## Study questions
1 - In the grant report, who is named as the EPA project officer?
2 - In the grant report, replace "monoterpenes" with "monoterpene compounds" and write out the passage starting with "Project Amount: $440,000" and going on through "modeling with CMAQ.".

Grantee Research Project Results
Final Report: Atmospheric Aerosols from Biogenic Hydrocarbon Oxidation
EPA Grant Number: R831079Title: Atmospheric Aerosols from Biogenic Hydrocarbon Oxidation
Investigators: Milford, Jana B. , Guenther, Alex , Wiedinmyer, Christine , Helmig, Detlev
Institution: University of Colorado at Boulder , National Center for Atmospheric Research
EPA Project Officer: Chung, Serena
Project Period: October 1, 2003 through September 30, 2006 (Extended to September 30, 2007)
Project Amount: $440,000
RFA: Measurement, Modeling, and Analysis Methods for Airborne Carbonaceous Fine Particulate Matter (PM2.5) (2003) RFA Text | Recipients Lists
Research Category: Air , Air Quality and Air Toxics , Particulate Matter
Objective:
The objective of this research was to improve estimates of the contributions of monoterpenes (MT) and sesquiterpenes (SQT) to secondary organic aerosol (SOA) production in the U.S. The project included measurements of SQT and MT emissions; incorporation of new biogenic emissions factors into the Model of Emissions of Gases and Aerosol from Nature (MEGAN); development of BVOC inventories for input to the Community Multiscale Air Quality Model (CMAQ); and regional-scale air quality modeling with CMAQ.

## Data for review
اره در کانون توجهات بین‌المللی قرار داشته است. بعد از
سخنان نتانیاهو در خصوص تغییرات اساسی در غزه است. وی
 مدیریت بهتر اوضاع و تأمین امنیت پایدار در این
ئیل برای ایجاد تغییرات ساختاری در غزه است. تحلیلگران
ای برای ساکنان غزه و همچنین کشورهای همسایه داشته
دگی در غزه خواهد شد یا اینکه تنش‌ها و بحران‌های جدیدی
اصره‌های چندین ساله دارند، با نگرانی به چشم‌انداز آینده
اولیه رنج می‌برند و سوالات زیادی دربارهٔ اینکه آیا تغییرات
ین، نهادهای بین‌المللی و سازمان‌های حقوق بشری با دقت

==

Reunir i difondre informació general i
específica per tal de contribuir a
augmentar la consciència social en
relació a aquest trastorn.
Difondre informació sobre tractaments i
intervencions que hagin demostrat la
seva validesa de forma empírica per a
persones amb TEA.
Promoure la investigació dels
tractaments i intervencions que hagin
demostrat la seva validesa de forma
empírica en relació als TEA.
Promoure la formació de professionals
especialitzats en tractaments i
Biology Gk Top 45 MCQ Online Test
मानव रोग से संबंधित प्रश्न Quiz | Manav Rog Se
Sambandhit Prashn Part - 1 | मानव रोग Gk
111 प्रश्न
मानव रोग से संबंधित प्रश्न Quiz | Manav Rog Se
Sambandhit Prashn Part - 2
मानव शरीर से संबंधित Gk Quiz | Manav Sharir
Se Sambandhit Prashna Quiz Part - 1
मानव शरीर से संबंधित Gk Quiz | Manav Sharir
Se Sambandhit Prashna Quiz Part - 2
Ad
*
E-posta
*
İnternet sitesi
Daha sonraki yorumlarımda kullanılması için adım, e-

## Task answers
1 - Serena Chung.

2 -
Project Amount: $440,000
RFA: Measurement, Modeling, and Analysis Methods for Airborne Carbonaceous Fine Particulate Matter (PM2.5) (2003) RFA Text | Recipients Lists
Research Category: Air , Air Quality and Air Toxics , Particulate Matter
Objective:
The objective of this research was to improve estimates of the contributions of monoterpene compounds (MT) and sesquiterpenes (SQT) to secondary organic aerosol (SOA) production in the U.S. The project included measurements of SQT and MT emissions; incorporation of new biogenic emissions factors into the Model of Emissions of Gases and Aerosol from Nature (MEGAN); development of BVOC inventories for input to the Community Multiscale Air Quality Model (CMAQ); and regional-scale air quality modeling with CMAQ.